Say we have a discrete Markov chain $X=\{X_n\}$ with space of possible states $S$ and transition matrix $P=(p_{xy})_{x,y\in S}$. A vector $\pi$ with non-negative entries is said to be a stationary distribution of $X$ if $\sum_{x\in S}\pi(x)=1$ and $\pi P = \pi$, that is if it satisfies $\pi(y) = \sum_{x\in S}p_{xy}\pi(x)$ for every $y\in S$
Let $\pi$ be a stationary distribution, then for every $n\in\mathbb N$ $$\pi P^n = (\pi P)P^{n-1} = \pi P^{n-1}=\ldots=\pi P = \pi$$ Thus, if $X$ has initial distribution $\pi$, for every $n\in\mathbb N$ we have that $$\mathcal P(X_n=y)=\sum_{x\in X}\pi(x)p_{xy}^{(n)} =\sum_{x\in X}\pi(x)p_{xy}=\pi(y)$$
On the other hand, if the distribution of $X_n$ is independent of the time $n$, then the initial distribution $\pi_0$ is such that $$\mathcal \pi_0(y)= P(X_0=y) =\mathcal P(X_1=y)=\sum_{x\in S}\pi_0(x)p_{xy}$$ thus, $\pi_0$ is an stationary distribution.
In summary, the distribution of $X_n$ is independent of $n$ iff the initial distribution is a stationary distribution. Also, it sounds somewhat plausible that $\lim_{n\rightarrow\infty}p_{xy}^{(n)}=\pi(y)$.

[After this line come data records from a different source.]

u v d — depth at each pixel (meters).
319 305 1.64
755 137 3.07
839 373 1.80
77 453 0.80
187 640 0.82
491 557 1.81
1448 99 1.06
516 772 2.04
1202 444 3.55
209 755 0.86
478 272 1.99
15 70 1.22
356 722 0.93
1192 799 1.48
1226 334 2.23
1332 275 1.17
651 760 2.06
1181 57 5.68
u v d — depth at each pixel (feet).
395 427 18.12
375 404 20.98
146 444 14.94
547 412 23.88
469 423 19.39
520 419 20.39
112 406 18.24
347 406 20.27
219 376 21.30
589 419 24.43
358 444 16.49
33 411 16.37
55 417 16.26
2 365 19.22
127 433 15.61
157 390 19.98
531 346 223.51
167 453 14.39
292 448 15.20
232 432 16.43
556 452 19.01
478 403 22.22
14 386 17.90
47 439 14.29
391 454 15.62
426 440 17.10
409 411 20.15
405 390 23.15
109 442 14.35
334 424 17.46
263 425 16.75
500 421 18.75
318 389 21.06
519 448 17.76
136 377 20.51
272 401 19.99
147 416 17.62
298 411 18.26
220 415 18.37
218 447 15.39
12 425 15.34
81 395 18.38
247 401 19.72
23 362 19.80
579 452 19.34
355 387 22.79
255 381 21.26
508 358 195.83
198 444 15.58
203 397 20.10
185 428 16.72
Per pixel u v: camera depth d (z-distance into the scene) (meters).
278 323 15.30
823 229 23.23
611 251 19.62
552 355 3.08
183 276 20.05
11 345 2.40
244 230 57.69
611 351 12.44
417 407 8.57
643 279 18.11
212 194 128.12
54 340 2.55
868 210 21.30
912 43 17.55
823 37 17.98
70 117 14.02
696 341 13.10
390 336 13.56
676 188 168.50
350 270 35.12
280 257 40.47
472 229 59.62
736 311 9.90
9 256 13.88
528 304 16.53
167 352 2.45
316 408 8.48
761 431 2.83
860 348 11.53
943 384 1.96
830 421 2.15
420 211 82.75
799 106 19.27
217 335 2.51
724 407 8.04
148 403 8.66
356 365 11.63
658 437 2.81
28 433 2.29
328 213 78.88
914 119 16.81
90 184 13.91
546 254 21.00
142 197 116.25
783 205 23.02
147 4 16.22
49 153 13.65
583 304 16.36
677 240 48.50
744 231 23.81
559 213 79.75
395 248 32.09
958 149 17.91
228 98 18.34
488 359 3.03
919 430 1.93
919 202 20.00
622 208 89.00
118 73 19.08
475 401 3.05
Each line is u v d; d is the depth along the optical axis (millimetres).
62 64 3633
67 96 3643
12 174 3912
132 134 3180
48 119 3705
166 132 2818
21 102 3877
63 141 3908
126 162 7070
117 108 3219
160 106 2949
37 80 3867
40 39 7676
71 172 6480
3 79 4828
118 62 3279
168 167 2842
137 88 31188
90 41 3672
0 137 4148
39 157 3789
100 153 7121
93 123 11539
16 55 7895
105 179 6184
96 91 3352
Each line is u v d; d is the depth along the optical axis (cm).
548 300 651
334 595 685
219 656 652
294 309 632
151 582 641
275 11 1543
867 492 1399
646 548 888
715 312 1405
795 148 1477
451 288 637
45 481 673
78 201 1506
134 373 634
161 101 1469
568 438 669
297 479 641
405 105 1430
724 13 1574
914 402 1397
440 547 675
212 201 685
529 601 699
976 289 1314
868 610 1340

One more definition: the period of a state $x$ is defined as $$d_x=\gcd\{n\geq1:p_{xx}^{(n)}\}$$ It can be shown that if $x$ and $y$ are communicated (they lead to each other) then $d_x =d_y$, so when $X$ is irreducible it has a unique period. If such period happens to be 1, then we say $X$ is aperiodic.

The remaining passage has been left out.